Is rotational motion of the centre of mass impossible? We know that for a system, the center of mass $CM$ moves as a particle as though all the forces on the system were acting on it. So does that mean rotational motion of the center of gravity impossible? 
 A: Firstly, an object rotates about an axis (or two or even three, in which case these rotational modes are independent of each other), not a point. These axis do not have to run through the centre of gravity (CoG) of the object: see the Earth's rotation around the Sun, e.g.
For argument's sake let's take a simple case of a spinning top rotating about an axis that does run through its CoG. Assume also no external forces or fields act on it at $t \leq 0$ and that the object was motionless.
Newton now tells us (analogously to $F=ma$) that:
$$\tau=I\alpha,$$
where $\tau$ is a torque (moment) applied to the object, $I$ the moment of inertia of the object about the axis of rotation and $\alpha$ the angular acceleration.
Also:
$$\alpha=\frac{d\omega}{dt},$$ 
with $\omega$ the angular speed.
If at $t=0$ we apply this torque for an interval of time $\Delta t$, then:
$$\omega=\alpha \Delta t=\frac{\tau}{I}\Delta t$$
The object has acquired angular speed and is now rotating. At $t=\Delta t$ we withdraw the torque $\tau$. Newton's Laws of motion now tell us that the state of motion of the object will remain unaltered because no external forces or fields act on it: it will basically continue to rotate at the same constant speed 'forever'.
To stop or to decelerate the existing rotation we would have to apply another torque, say $\tau'$ with opposite sense of $\tau$.
A: If there is no external field acting on the system, yes. No rotational motion (in the sense that the center of mass rotates around a point in space which is different from its position) is allowed due to the law of conservation of momentum. Should there be an external field acting on the system, the conservation of momentum is violated (in the sense that we do not take into account the variation in the momentum of the fields, and thus it seems violated) and the centre of mass can rotate.
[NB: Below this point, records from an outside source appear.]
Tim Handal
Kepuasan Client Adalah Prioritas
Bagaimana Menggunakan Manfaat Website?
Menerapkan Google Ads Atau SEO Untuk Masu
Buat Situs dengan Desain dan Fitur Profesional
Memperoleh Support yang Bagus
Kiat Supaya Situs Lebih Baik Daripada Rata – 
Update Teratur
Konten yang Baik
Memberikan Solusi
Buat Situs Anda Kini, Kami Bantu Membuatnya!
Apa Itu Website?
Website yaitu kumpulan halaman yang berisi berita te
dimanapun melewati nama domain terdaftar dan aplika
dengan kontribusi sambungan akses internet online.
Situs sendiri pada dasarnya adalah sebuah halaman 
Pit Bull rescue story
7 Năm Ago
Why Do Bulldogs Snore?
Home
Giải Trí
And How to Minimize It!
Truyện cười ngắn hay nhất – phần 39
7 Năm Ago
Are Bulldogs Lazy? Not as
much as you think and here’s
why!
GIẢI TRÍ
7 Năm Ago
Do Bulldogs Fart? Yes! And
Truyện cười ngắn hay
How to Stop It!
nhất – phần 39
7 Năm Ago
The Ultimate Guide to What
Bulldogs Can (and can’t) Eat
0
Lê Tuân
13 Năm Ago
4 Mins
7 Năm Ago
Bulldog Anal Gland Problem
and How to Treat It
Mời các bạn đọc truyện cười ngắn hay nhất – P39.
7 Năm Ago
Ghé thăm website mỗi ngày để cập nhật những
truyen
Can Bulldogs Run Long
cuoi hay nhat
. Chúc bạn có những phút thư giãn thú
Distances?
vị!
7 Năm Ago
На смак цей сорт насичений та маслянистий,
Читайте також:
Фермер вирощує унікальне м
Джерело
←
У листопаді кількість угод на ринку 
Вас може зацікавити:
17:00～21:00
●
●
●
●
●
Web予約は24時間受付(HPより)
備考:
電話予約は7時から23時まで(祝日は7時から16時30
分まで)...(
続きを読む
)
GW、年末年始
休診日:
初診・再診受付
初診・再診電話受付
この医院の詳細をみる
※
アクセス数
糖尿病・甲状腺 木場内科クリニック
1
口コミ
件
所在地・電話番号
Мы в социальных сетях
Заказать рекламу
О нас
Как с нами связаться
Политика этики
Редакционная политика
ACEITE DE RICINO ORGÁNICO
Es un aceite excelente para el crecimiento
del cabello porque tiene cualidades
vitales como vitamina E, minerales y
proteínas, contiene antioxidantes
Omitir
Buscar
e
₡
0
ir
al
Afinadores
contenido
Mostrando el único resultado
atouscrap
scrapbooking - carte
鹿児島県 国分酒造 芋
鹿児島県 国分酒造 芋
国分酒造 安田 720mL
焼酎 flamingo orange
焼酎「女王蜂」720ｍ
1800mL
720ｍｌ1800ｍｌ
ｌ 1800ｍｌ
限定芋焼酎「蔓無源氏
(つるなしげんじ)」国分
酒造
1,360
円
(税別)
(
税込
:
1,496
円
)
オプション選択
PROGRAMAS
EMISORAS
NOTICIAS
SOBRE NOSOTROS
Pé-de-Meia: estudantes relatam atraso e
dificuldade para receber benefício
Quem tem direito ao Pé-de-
Consider as an example two electrons orbiting around a proton. The centre of mass of the two electrons obviously rotates around the proton together with the electrons. This is because we can consider the electromagnetic field produced by the proton as an "external" field, if we are not willing to go through the description of the dynamics of the proton. On the other hand, the physically complete description of the system should also include the dynamics of the proton. In this description, you have to focus on the centre of mass of the three particles, and this centre of mass (assuming it is not subject to yet some other kind of external force) does not rotate around any fixed point in space.